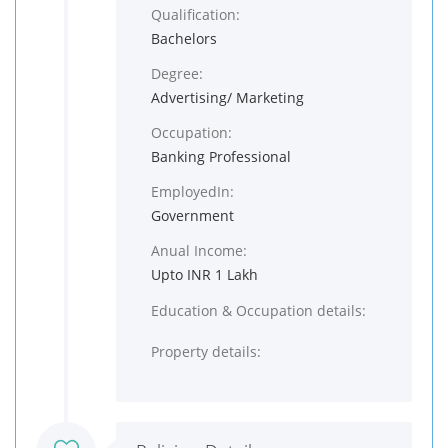
Qualification:
Bachelors
Degree:
Advertising/ Marketing
Occupation:
Banking Professional
EmployedIn:
Government
Anual Income:
Upto INR 1 Lakh
Education & Occupation details:
Property details:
....
TASK REQUIREMENTS | Extract each line of the items above that contains the word "details".

TASK RESPONSE |
Education & Occupation details:
Property details:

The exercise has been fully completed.